Excerpt ->
Segment Open
Just an update, for interests sake, for those that helped me. Get this, it's if I have the laptop plugged into power as I turn it off. I then unplug it, and it drains like crazy when OFF. But, if I unplug power, then power down, it keeps its battery beautifully. How strange.

[–] glitching@lemmy.ml 1 points 1 week ago

so what you're saying is that the firmware powers off when on battery and just suspends if on AC? I have to say I've never heard of such a thing. could be a setting in the DE; e.g. Plasma has a buncha stuff to set up separately for when on battery and when on AC, maybe your issue is there. does it behave the same when you power down from terminal (sudo shutdown -h now)?

also, not to hamper your impressive research, but what's with the powering down of things? all my hardware (desktops and laptops) get powered down or restarted like never or rarer. when it's time for bed, they get suspended and then woken in the morning, ready to go as I've left em. the one laptop that spends days without power, ready to go when I have to leave, has the suspend-then-hibernate thing implemented so its power drain iz zero.

[–] sneezycat@sopuli.xyz 1 points 2 weeks ago (3 children)

the only sensible conclusion is that shutting down the laptop in debian doesn't turn it off, there are no other explanations.

I mean, there are other explanations, like having Wake on Lan activated. But yeah it is very suspicious. It shouldn't drain that fast, even with WoL.

[–] makingStuffForFun@lemmy.ml 2 points 1 week ago (1 children)

Just an update, for interests sake, for those that helped me. Get this, it's if I have the laptop plugged into power as I turn it off. I then unplug it, and it drains like crazy when OFF. But, if I unplug power, then power down, it keeps its battery beautifully. How strange.

[–] sneezycat@sopuli.xyz 1 points 1 week ago (1 children)

Jesus Christ, there is something very wrong going on in there lmao. So, if you just turn it off (no unplugging) I'm guessing it's chugging your electricity for no reason? Does it have any logs of something it could be doing while it's "off"?

[–] makingStuffForFun@lemmy.ml 2 points 1 week ago

Nope, nothing. And only on Debian. It never did this on Fedora. Madness, but, I have no time to further spend on it. So, unplug, send shutdown signal, and happy life. haha, weird!
Segment Closed
What you will do ->
**a)** Write out the laptop battery thread from "also, not to" through "no other explanations.", replacing "bed" with "sleep".
**b)** In the laptop battery thread, which system does the poster say never had the battery drain problem?
**c)** Continue the laptop battery thread from where it stops.

Entries shown ->
Segment Open
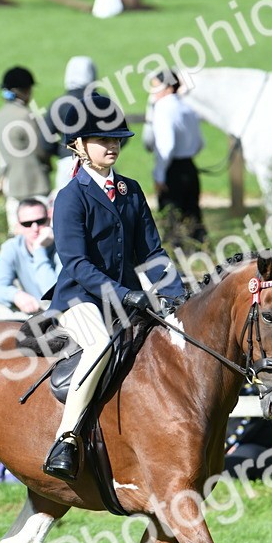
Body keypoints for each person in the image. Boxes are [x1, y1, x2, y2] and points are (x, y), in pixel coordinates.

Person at [43, 94, 187, 480]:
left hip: (128, 301)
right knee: (99, 344)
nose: (112, 146)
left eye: (116, 139)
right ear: (79, 145)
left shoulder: (131, 191)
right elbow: (76, 264)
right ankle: (67, 440)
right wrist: (125, 294)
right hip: (79, 300)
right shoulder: (71, 198)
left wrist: (177, 296)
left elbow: (152, 253)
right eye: (102, 139)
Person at [0, 66, 53, 234]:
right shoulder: (26, 115)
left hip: (11, 185)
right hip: (33, 183)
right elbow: (41, 148)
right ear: (25, 90)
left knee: (17, 235)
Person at [147, 69, 206, 246]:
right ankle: (200, 253)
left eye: (156, 88)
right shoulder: (187, 107)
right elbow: (200, 143)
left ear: (168, 88)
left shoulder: (163, 107)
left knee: (171, 221)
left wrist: (159, 175)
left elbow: (166, 146)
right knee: (193, 216)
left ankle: (175, 260)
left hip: (172, 171)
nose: (152, 93)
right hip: (190, 167)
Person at [0, 198, 62, 314]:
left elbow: (52, 293)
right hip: (36, 320)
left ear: (49, 220)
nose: (35, 228)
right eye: (27, 224)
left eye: (40, 221)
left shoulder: (63, 245)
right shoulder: (11, 247)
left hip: (66, 314)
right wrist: (16, 295)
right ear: (18, 226)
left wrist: (39, 249)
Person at [45, 56, 98, 193]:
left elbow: (45, 140)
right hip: (98, 162)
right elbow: (123, 134)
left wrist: (64, 150)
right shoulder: (102, 102)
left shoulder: (59, 104)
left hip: (68, 163)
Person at [223, 385, 272, 480]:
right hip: (233, 448)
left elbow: (246, 425)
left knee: (226, 465)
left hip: (260, 448)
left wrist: (226, 446)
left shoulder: (254, 390)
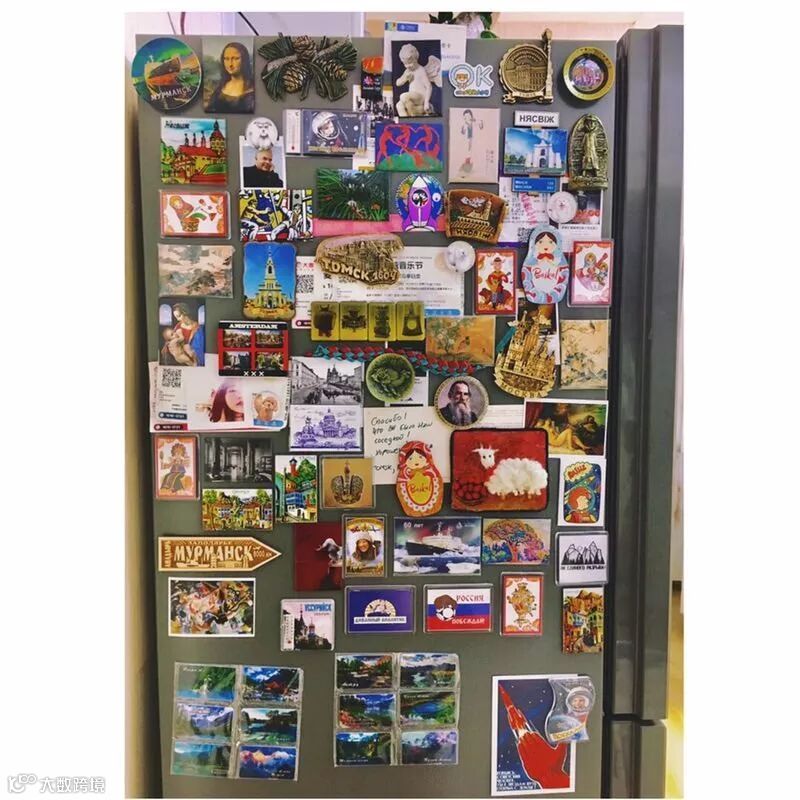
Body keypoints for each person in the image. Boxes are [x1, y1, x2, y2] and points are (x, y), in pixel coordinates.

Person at [206, 41, 255, 113]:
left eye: (235, 58)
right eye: (226, 59)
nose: (230, 64)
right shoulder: (219, 89)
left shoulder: (252, 89)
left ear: (244, 60)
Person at [395, 43, 441, 117]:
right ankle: (406, 120)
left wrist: (426, 102)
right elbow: (398, 83)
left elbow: (429, 86)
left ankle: (413, 115)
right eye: (405, 64)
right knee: (399, 105)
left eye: (410, 63)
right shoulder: (407, 71)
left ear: (415, 59)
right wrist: (404, 78)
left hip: (420, 97)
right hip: (411, 97)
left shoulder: (421, 70)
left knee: (404, 96)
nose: (408, 66)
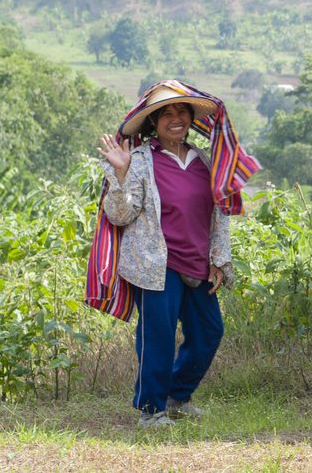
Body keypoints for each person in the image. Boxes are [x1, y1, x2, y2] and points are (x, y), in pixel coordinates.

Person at [88, 80, 259, 427]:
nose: (175, 118)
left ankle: (177, 395)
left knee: (209, 331)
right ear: (154, 122)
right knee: (158, 337)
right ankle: (151, 410)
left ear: (192, 118)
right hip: (155, 264)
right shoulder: (138, 161)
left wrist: (219, 259)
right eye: (166, 113)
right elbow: (120, 215)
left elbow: (218, 215)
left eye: (182, 111)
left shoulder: (204, 161)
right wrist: (120, 175)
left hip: (197, 262)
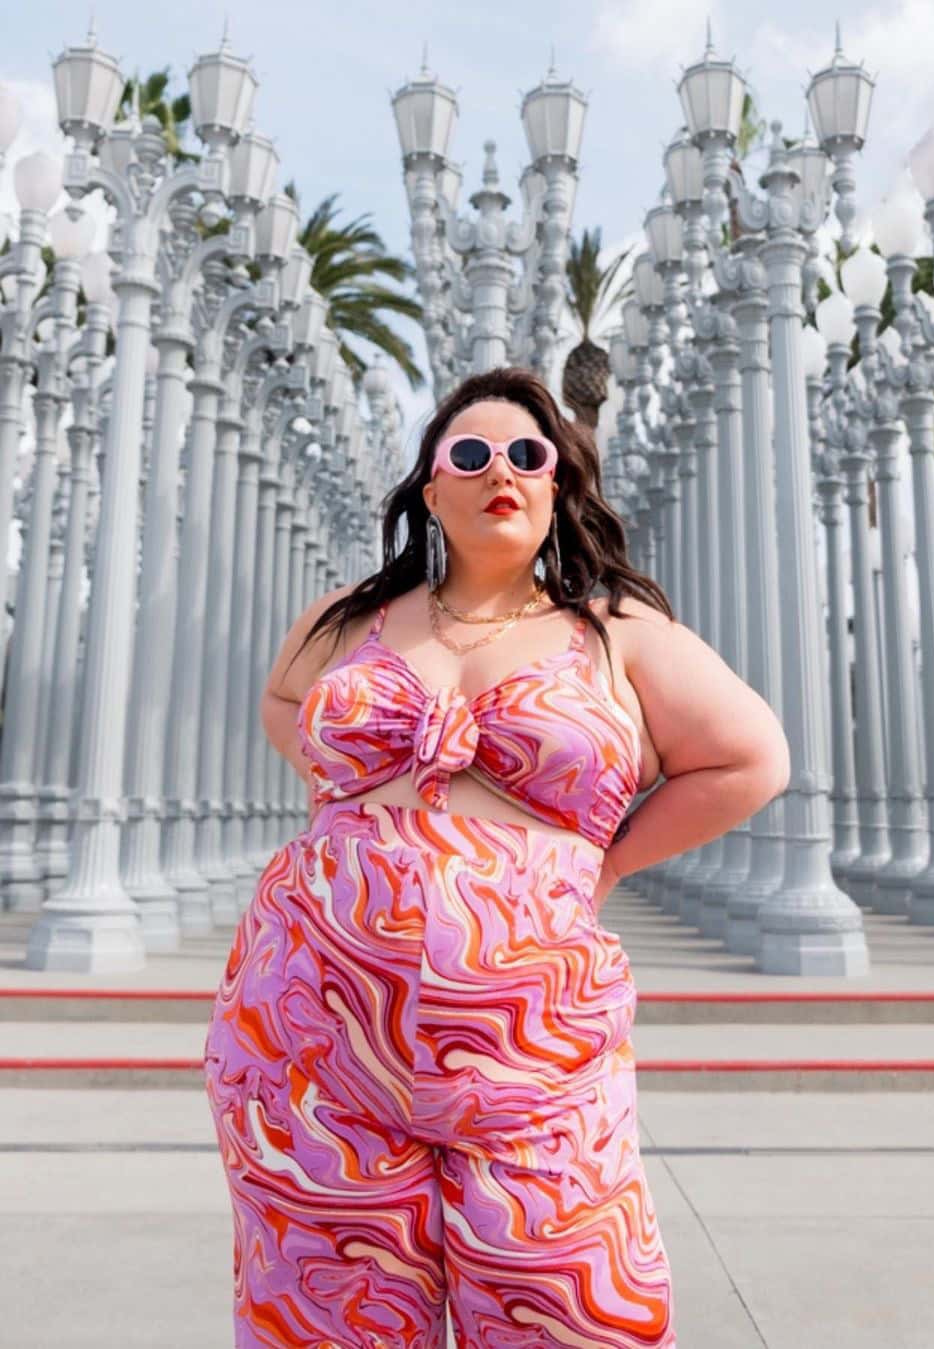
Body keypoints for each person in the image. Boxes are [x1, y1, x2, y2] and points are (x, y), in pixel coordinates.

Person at [203, 365, 790, 1347]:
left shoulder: (614, 633)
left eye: (527, 453)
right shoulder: (352, 616)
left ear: (557, 483)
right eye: (468, 454)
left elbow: (751, 758)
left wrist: (600, 865)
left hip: (535, 1054)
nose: (499, 471)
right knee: (321, 1315)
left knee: (569, 1307)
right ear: (433, 488)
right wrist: (350, 816)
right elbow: (281, 701)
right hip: (307, 1040)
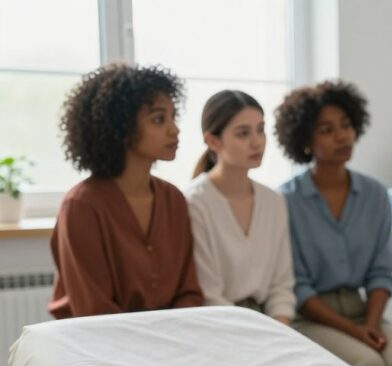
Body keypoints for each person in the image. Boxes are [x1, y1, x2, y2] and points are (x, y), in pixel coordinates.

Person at [276, 80, 392, 366]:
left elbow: (382, 272)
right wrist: (355, 332)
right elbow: (297, 287)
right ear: (306, 141)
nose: (342, 136)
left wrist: (369, 323)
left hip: (363, 311)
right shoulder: (286, 201)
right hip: (310, 317)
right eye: (327, 129)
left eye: (346, 125)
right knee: (367, 363)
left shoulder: (375, 194)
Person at [50, 63, 202, 318]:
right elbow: (94, 310)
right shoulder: (81, 206)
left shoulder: (174, 199)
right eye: (158, 119)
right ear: (121, 128)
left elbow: (189, 292)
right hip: (100, 345)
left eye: (173, 116)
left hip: (171, 341)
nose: (174, 129)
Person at [185, 90, 295, 323]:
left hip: (271, 326)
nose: (257, 142)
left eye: (261, 130)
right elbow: (209, 295)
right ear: (212, 141)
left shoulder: (273, 202)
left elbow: (282, 286)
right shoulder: (194, 203)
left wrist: (280, 329)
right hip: (220, 326)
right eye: (243, 133)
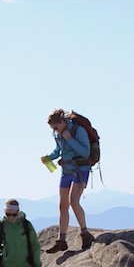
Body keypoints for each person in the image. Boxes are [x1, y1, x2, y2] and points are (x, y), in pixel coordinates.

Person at [42, 108, 93, 252]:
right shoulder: (59, 134)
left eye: (56, 127)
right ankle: (61, 240)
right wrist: (48, 158)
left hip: (80, 170)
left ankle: (85, 234)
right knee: (63, 205)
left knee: (74, 201)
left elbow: (85, 151)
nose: (55, 131)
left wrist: (69, 138)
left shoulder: (78, 130)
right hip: (66, 170)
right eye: (53, 129)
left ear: (62, 122)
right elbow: (58, 151)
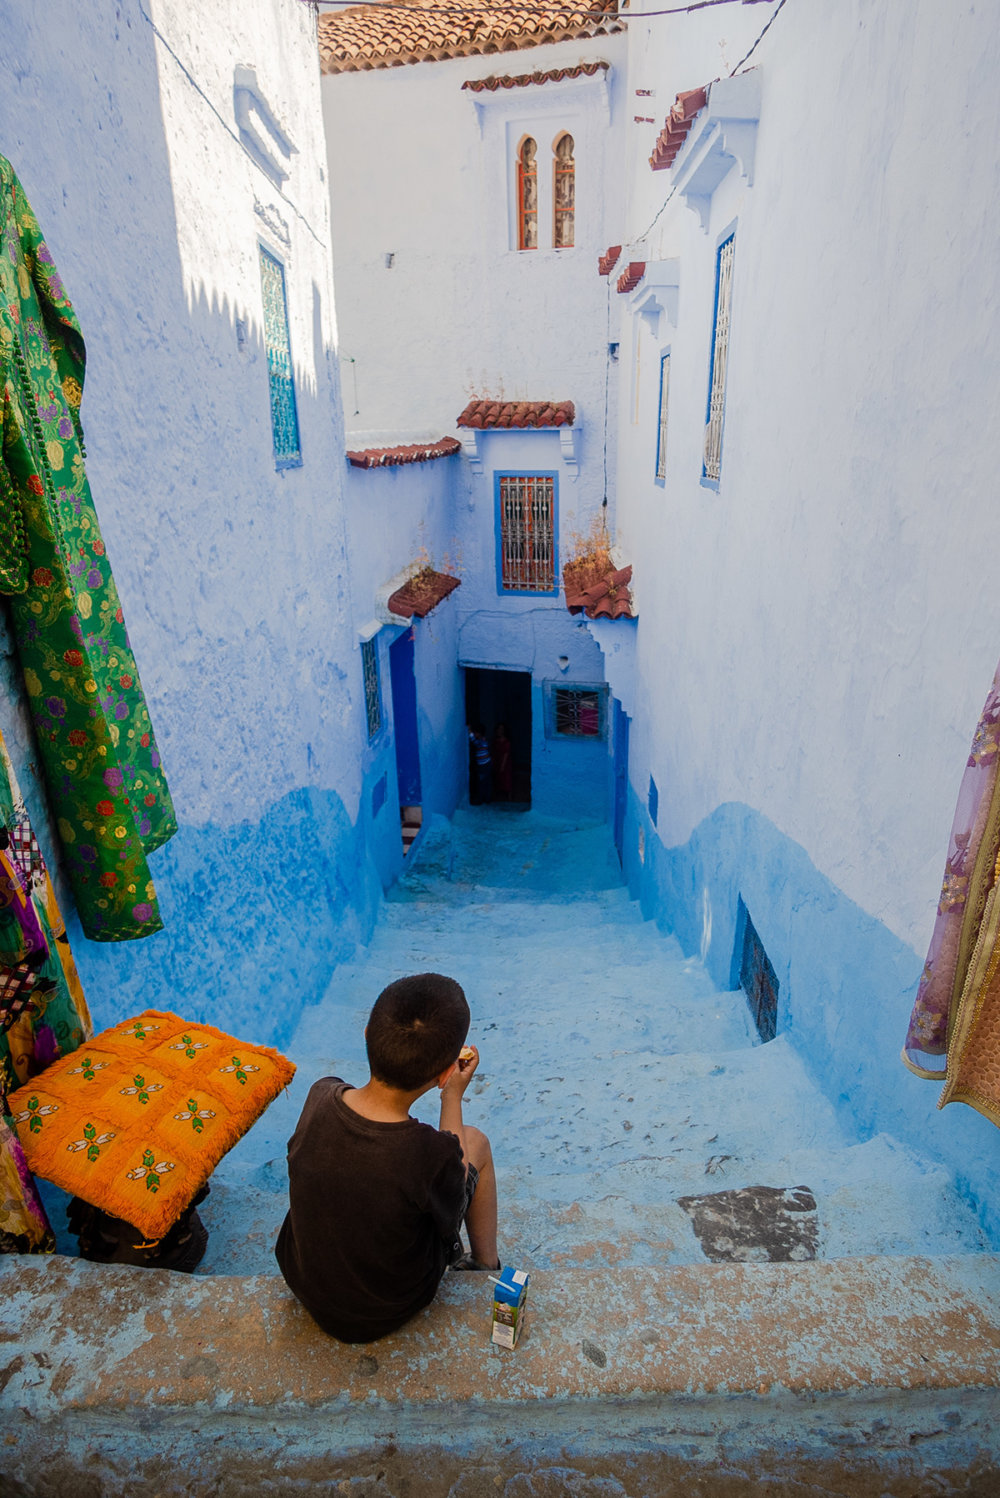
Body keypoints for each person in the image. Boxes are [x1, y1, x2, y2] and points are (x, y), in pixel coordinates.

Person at [275, 972, 499, 1343]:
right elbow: (454, 1194)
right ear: (445, 1074)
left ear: (366, 1035)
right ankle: (485, 1264)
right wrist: (452, 1099)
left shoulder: (320, 1096)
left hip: (306, 1285)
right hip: (390, 1305)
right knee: (476, 1144)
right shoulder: (430, 1153)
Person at [468, 723, 492, 804]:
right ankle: (486, 798)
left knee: (482, 782)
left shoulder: (482, 741)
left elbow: (476, 743)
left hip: (484, 765)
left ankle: (482, 799)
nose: (474, 734)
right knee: (484, 781)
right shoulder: (482, 740)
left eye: (475, 733)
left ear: (479, 733)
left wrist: (470, 733)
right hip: (484, 764)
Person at [492, 722, 513, 800]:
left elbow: (506, 754)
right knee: (497, 778)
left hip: (505, 762)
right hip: (497, 761)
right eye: (498, 729)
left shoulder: (507, 742)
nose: (500, 731)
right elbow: (493, 752)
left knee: (506, 778)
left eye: (501, 729)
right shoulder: (495, 741)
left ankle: (509, 796)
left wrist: (502, 765)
Segment Closed
Results for the exercise ->
**a)**
also, not to hamper your impressive research, but what's with the powering down of things? all my hardware (desktops and laptops) get powered down or restarted like never or rarer. when it's time for sleep, they get suspended and then woken in the morning, ready to go as I've left em. the one laptop that spends days without power, ready to go when I have to leave, has the suspend-then-hibernate thing implemented so its power drain iz zero.

[–] sneezycat@sopuli.xyz 1 points 2 weeks ago (3 children)

the only sensible conclusion is that shutting down the laptop in debian doesn't turn it off, there are no other explanations.

**b)** Fedora.

**c)**
[–] makingStuffForFun@lemmy.ml 2 points 2 weeks ago

Yes, I have checked all those settings in the BIOS, and they are fine. I have no idea where to go now.

[–] makingStuffForFun@lemmy.ml 2 points 2 weeks ago

OK, a little bit of an update. I booted into the fedora live USB disk. I then shut down from there. A day later, and the battery is still on 98%. This shows that it is actually debian causing the issue, not a system issue like the BIOS or similar. Now, just to try and figure out what it is with Debian and shutdown.

[–] makingStuffForFun@lemmy.ml 1 points 2 weeks ago (1 children)

Thank you for your response. I very much appreciate it.

I will definitely try whatever I can first before creating a bit of a workaround of suspend then hibernate. What I really want is just for the laptop to shut down properly, so that when it boots it still has the same, or very similar amount of battery.

My BIOS settings are definitely correct, I've gone over and triple checked them. Wake on land and all of those kind of things are turned off as well. I am fully stumped.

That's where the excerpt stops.